Tuesday, July 1, 2008

One more little chunk of history before moving on...

In my previous post about my trip toward local whole foods, I omitted one gigantic factor in my life: my disability.

I was born with hip dysplasia. It was too tiny to be noticed as a baby, and it fixed itself enough that by the time I was ready to learn to walk, my bones could handle the stress. But as I reached my preteen years and the sudden physical and hormonal growth that accompany it, the bones in my legs began to bow. From the hip to the knee, the bone now bows outward, and from the knee to the ankle the bones bow inward, giving my legs an "S" shape.

I dislocated my knee for the first time at age 9. The other knee went soon after that. Back in the 1970's there were few options for fixing recurring knee issues like mine. Microsurgery hadn't been invented yet, the now-common arthroscopy was not even a glint in the orthopedist's eye. So, they did what they knew to do: rebuilt tendons, cinched ligaments, moved muscles. Thirteen surgeries later, I cried "UNCLE!" The surgeries were not helping, and now I was battling arthritis from the constant assault of the joints.

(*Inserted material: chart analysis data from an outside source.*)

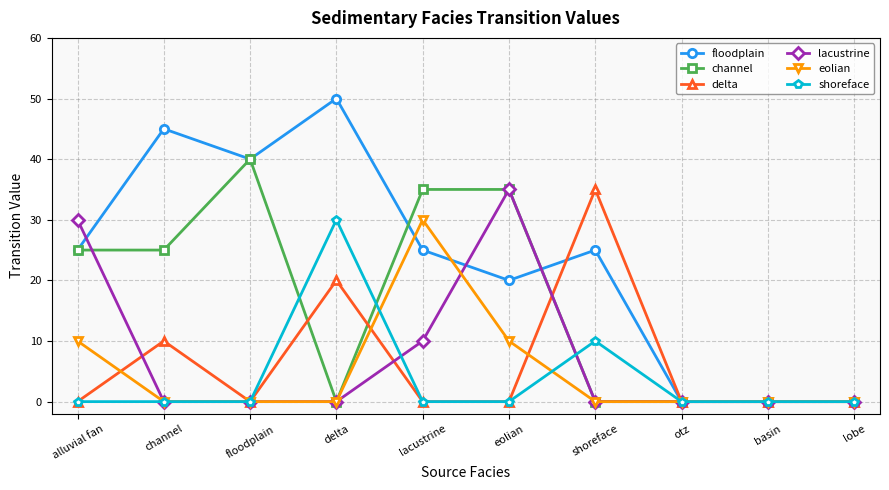

How many data points in channel are less than 25?

5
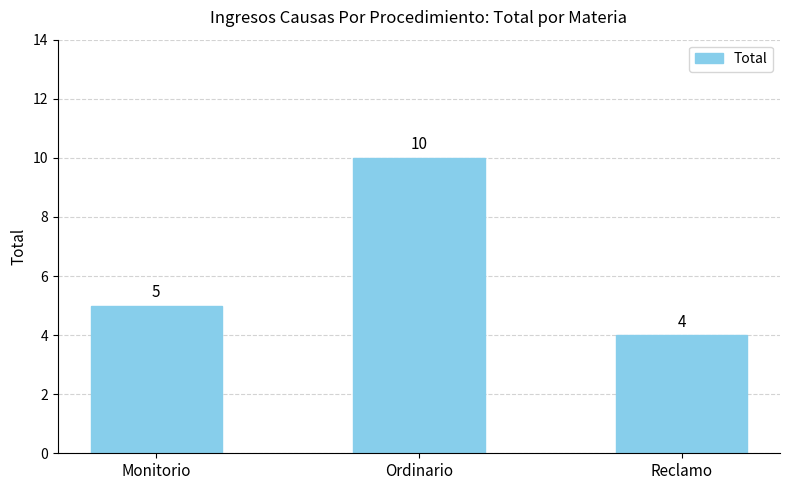

What is the difference between the values at Ordinario and Monitorio?

5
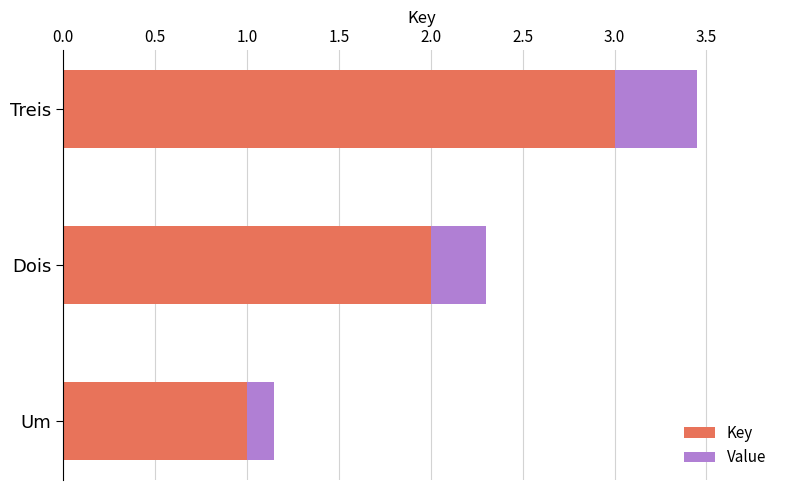

What is the approximate value of Key at Dois?

2.0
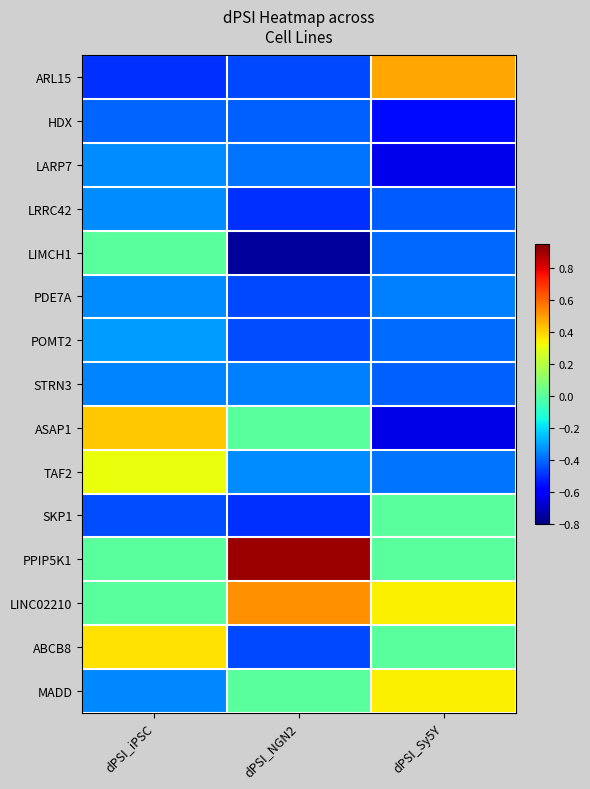

How many categories are shown in the chart?

3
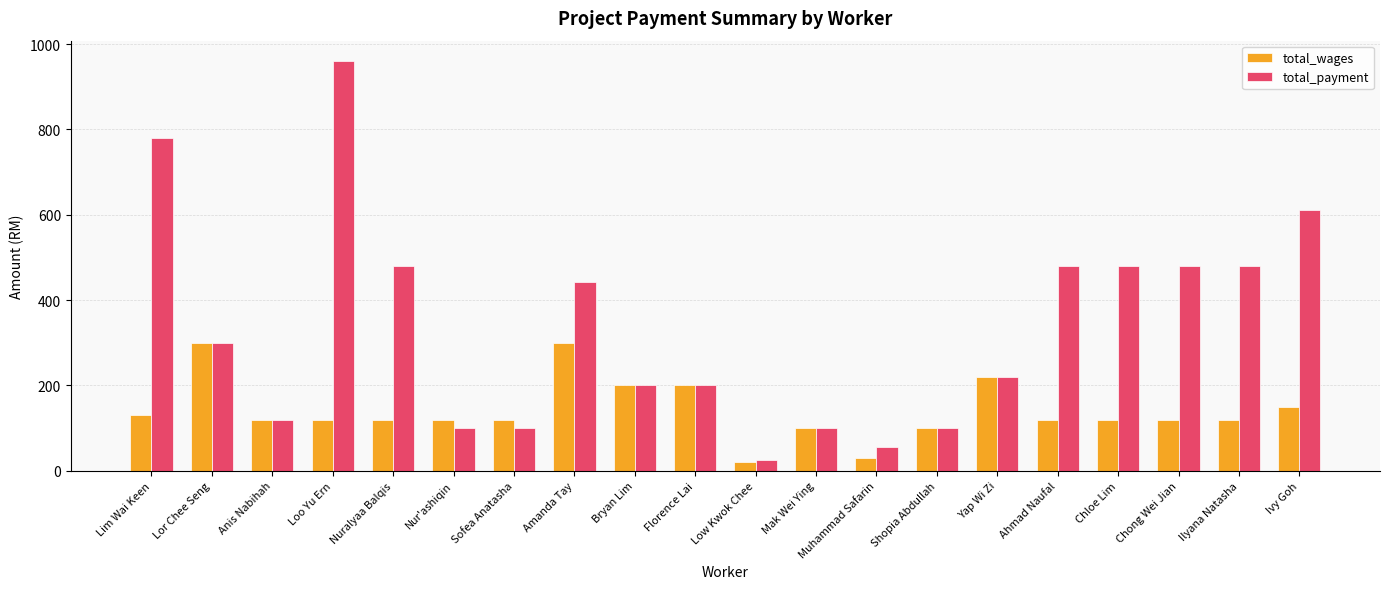

Is it true that total_wages equals 120.0 at Chloe Lim?

True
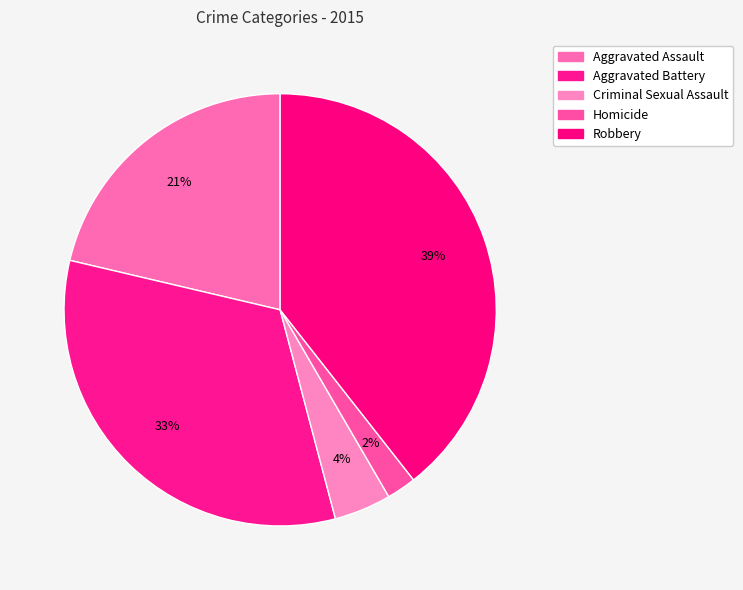

Between Homicide and Aggravated Battery, which is larger?

Aggravated Battery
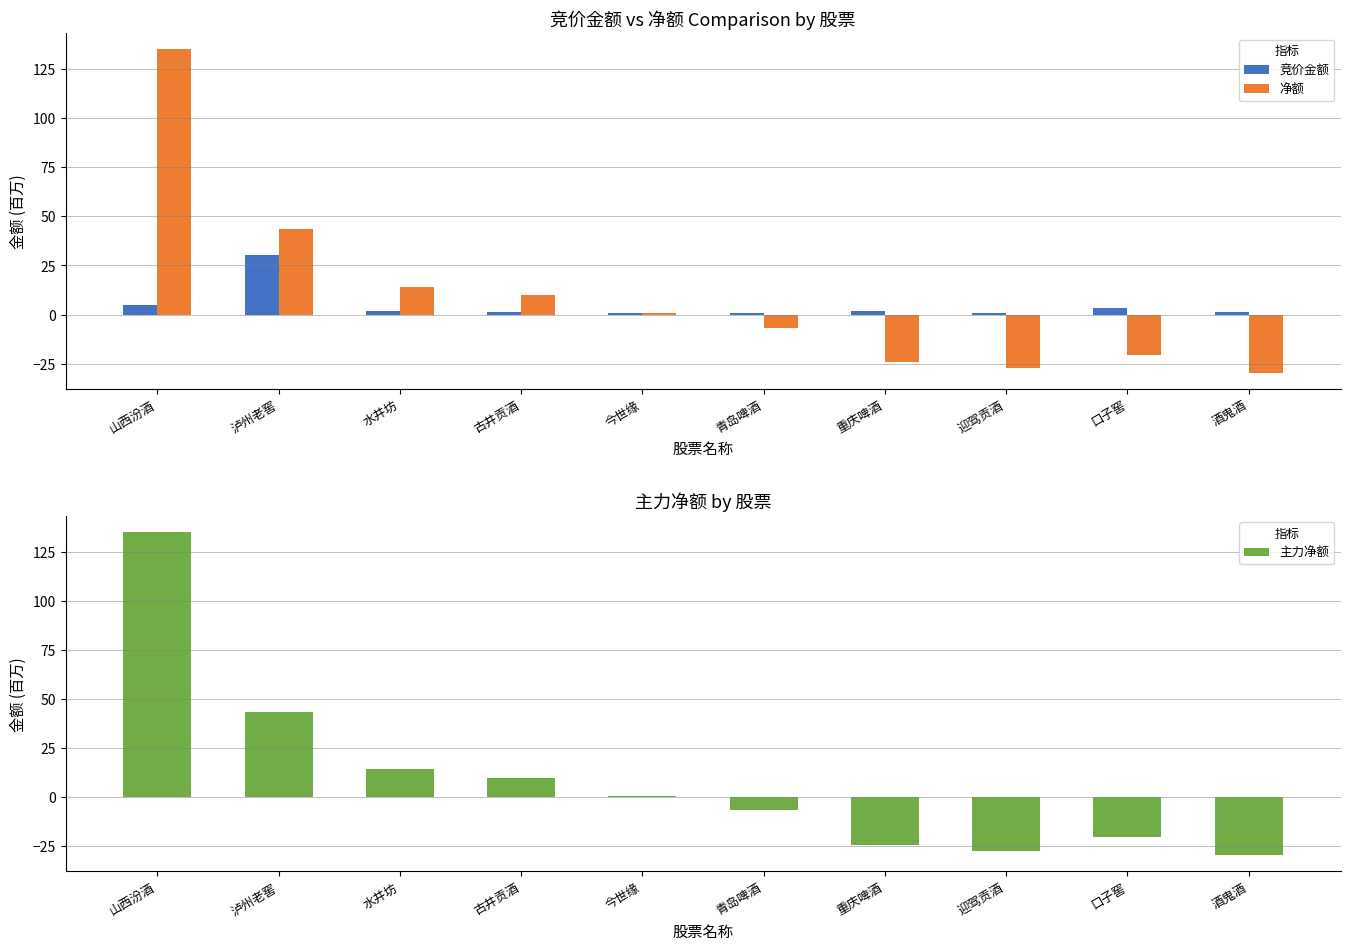

Which category has the highest value across all series?

山西汾酒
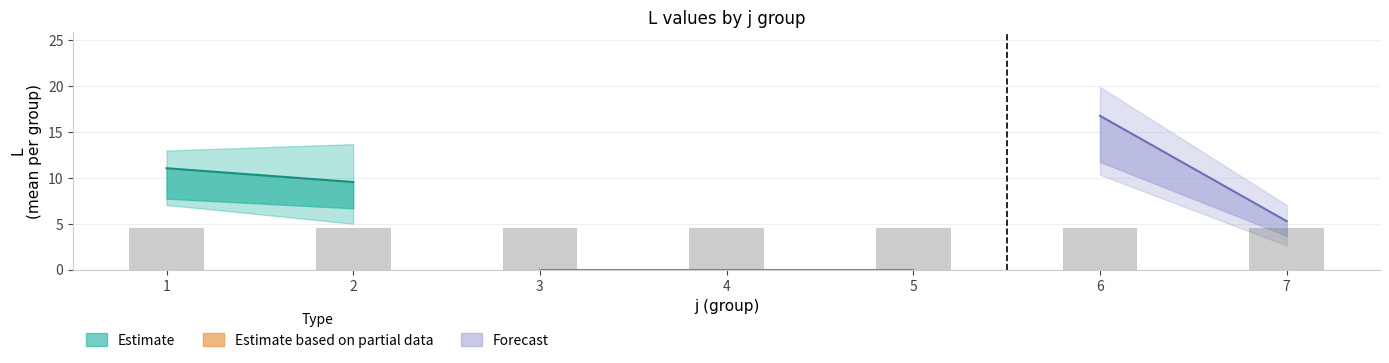

The Estimate based on partial data series shows 3.9 at 7-3. True or false?

False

All this has very little to do with my eating proclivities save a few points. One, that during the years of surgical intervention, I actually ate very little food and drank a great deal of water. Hospital food was never a big hit with me, nor was the take-out Mom would call and ask Dad to bring home for dinner. The pain meds left me constantly nauseated and masked any hunger I would have felt. But I was constantly thirsty. I kept a clean gallon milk jug full of delicious Rocky Mountain water next to my bed. It would go empty twice a day. That's a lot of water for a hundred pound kid! So you could say that one of my good habits was instilled early. To this day, I drink about a gallon of water each day as a baseline.

During pregnancy, the hormones circulating in my bloodstream made me positively "high" and giddy. The pain in my legs all but stopped, I could move very comfortably and felt great. But within a week of giving birth, the hormones changed and my joints stiffened, became swollen and hot to the point I couldn't walk for several weeks. I really didn't mind, after all, I had this new person to get to know! But the lack of exercise made my pregnancy weight cling to me. Each subsequent child added 20 pounds to my frame. When the child would wean and I could get back on strong pain and anti-inflammatory drugs, I generally lost about half of that weight again, as a result of nausea, lack of appetite and just being able to move.

Then the two C-sections that gutted me like a fish, ruining the rock-hard abs I had worked so hard to develop as a young woman, knowing that a strong core would help my knees. Weight began to pile onto my middle, a very bad place for fat to sit: balancing where my already precarious knees would have to adjust to it.

Now in midlife, I have good, bad and in-between days. A good day means I can stand and walk for nearly 30 minutes with minimal pain. A bad day finds me in a recliner or bed on pain meds. This leaves me with several mealtime options. 1) Eat out. Sink the budget and our health, this option is by far the easiest in the short term. 2) Eat extensively pre-processed food because it requires less prep time for me standing at the sink and stove. We're talking frozen entrees and nutritionless breakfast cereals here, make no mistake. 3) Eat food that is processed slightly less, do a little more of the cooking and thereafter, hurting. 4) Eat whole, local and mostly raw foods, paying more and working more for each meal; hoping that the short term cost in dollars and pain is balanced by a long term gain in health.

But, lucky for me, these options can vary from week to week, day to day and even meal to meal. I don't have to choose one to stick to forever. Lucky for me because I'd choose the course of least resistance: the extensively pre-processed road known as the Standard American Diet.